We all deal with grief in different ways. Some who dislike the sight of Tory poll leads deal with them by denying the numbers (Tory pollsters!), some blame the voters (Gulled by The Sun into voting against their own interests!), and others try to argue that Theresa May’s method of winning over voters is unacceptable (She’s turned the Conservative Party into UKIP!). Of a barmy field, the latter is the most sensible – but it’s still founded on a nonsense.
Put briefly, the argument goes like this: yes, she’s doing well in the polls, but she’s done it by turning her party into UKIP.
There is at least a sort of vague attempt at a sliver of a half-basis for this one. In the local elections, there was a clear trend in which UKIP’s vote share collapsed – they lost every seat they were defending – and their former voters split heavily towards the Conservatives.
But is that a sin on May’s part? Success in democratic politics means winning over voters from other parties – it’s ridiculous to talk as though it is unacceptable to gain the support of someone who once voted for a party of which you disapprove. This fallacy leads Corbynites to dismiss the idea of attracting “the wrong sort of voter”, and dooms anyone who indulges in it to electoral failure. For those who spent years bemoaning UKIP’s rise to now criticise May for dismantling the so-called “People’s Army” by winning over its voters to a mainstream party of government is hypocritical at best.
Not only is it absurd to criticise her for this, but the analysis of how she has done it is simply false. The Conservatives have not, on any sensible measure, “become UKIP”.
Yes, May and her Party now support Brexit. But so did 17.4 million voters last June – four times the number who have voted UKIP in any given election. Trying to equate supporting Brexit, or even just accepting the referendum outcome, with somehow being UKIP is an understandable tactic for those who oppose it, but it is baseless. The fact that the Conservatives are winning over new supporters who voted Leave at the same time as retaining their lead among people who voted Remain is a pretty clear sign of that. The Remain campaign found out to their cost that this message didn’t resonate last year – now, it resonates even less.
In only one other respect could anyone even try to claim May’s Conservatism is Sir Nigel Farage in a better jacket: the Conservatives are pledging to reduce immigration to the tens of thousands. But that was also Cameron’s pledge, and nobody thought he was secretly UKIP. Notably, UKIP themselves have always argued that is too high a number.
At the same time, May’s wider agenda clearly isn’t that of the purple ex-peril. She is keeping the aid spending target, a regular focus of UKIP criticism.

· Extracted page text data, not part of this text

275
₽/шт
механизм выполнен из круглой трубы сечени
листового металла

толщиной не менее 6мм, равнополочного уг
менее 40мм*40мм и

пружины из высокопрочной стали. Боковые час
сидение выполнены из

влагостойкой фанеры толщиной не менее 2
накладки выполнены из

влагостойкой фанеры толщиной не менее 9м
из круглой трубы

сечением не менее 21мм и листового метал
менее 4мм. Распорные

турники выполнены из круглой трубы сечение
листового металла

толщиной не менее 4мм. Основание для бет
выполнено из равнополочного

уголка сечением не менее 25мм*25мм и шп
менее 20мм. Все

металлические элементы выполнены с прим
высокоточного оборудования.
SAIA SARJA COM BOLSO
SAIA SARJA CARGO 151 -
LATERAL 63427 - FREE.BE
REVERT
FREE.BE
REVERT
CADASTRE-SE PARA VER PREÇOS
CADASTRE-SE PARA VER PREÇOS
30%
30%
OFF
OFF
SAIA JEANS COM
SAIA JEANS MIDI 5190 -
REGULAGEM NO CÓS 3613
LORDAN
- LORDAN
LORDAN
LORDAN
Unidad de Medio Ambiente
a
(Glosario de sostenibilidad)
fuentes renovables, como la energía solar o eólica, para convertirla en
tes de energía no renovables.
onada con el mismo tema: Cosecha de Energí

Today she repeats her commitment to deal with the “burning injustice” that members of ethnic minorities are more likely to be sectioned than white people – at a time when UKIP’s main offer on cohesion and integration is to propose genital inspections for all Muslim schoolgirls. All the while, UKIP continues to criticise her on every issue going.

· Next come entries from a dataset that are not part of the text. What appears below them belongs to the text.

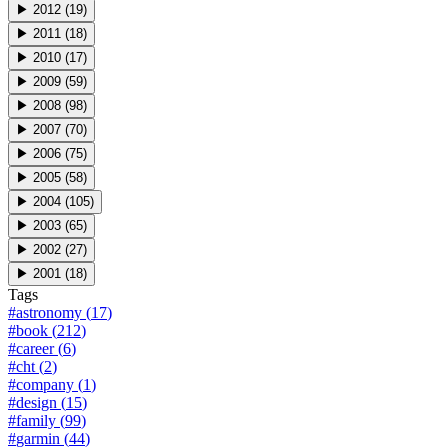
▶
2012
(
19
)
▶
2011
(
18
)
▶
2010
(
17
)
▶
2009
(
59
)
▶
2008
(
98
)
▶
2007
(
70
)
▶
2006
(
75
)
▶
2005
(
58
)
▶
2004
(
105
)
▶
2003
(
65
)
▶
2002
(
27
)
▶
2001
(
18
)
Tags
#
astronomy
(
17
)
#
book
(
212
)
#
career
(
6
)
#
cht
(
2
)
#
company
(
1
)
#
design
(
15
)
#
family
(
99
)
#
garmin
(
44
)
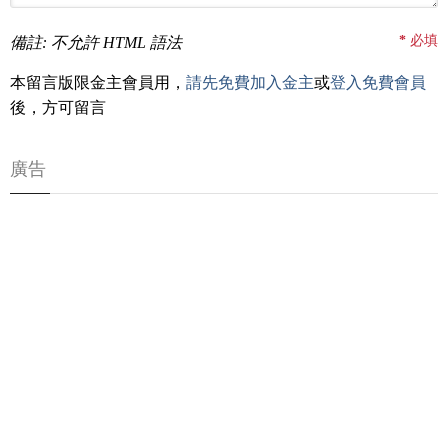
*
必填
備註: 不允許 HTML 語法
本留言版限金主會員用，
請先免費加入金主
或
登入免費會員
後，方可留言
廣告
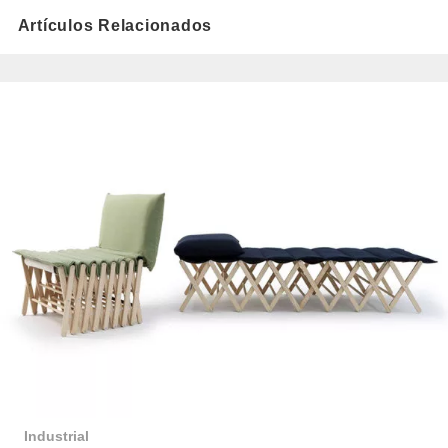
Artículos Relacionados
Industrial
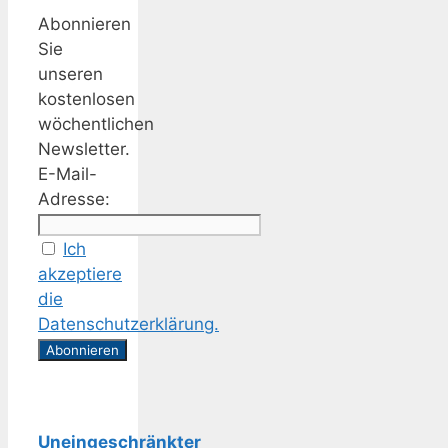
Abonnieren
Sie
unseren
kostenlosen
wöchentlichen
Newsletter.
E-Mail-
Adresse:
Ich
akzeptiere
die
Datenschutzerklärung.
Uneingeschränkter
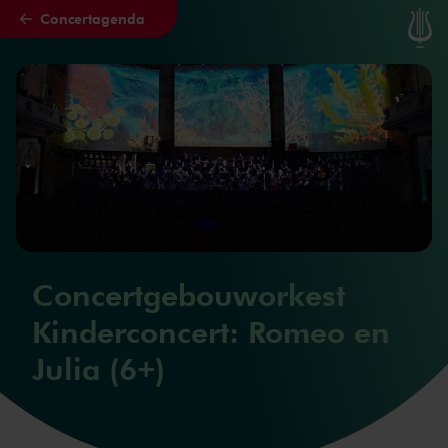
Concertagenda
Naar hoofdcontent
Concertgebouworkest
Kinderconcert: Romeo en
Julia (6+)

So no, the Conservatives have not “become UKIP”. Instead, they are doing what major, successful parties do in any democracy – winning over voters from their competitors. They’re doing it in no small part by implementing Brexit, but despite increasingly hysterical rhetoric that is not the same thing as becoming “nasty”, as LBC’s James O’Brien claims, or a “monster”, as Matthew d’Ancona fears in The Guardian. This is simply how democracy works – if the Tories’ opponents don’t like the sight of others doing it, they should do it better themselves.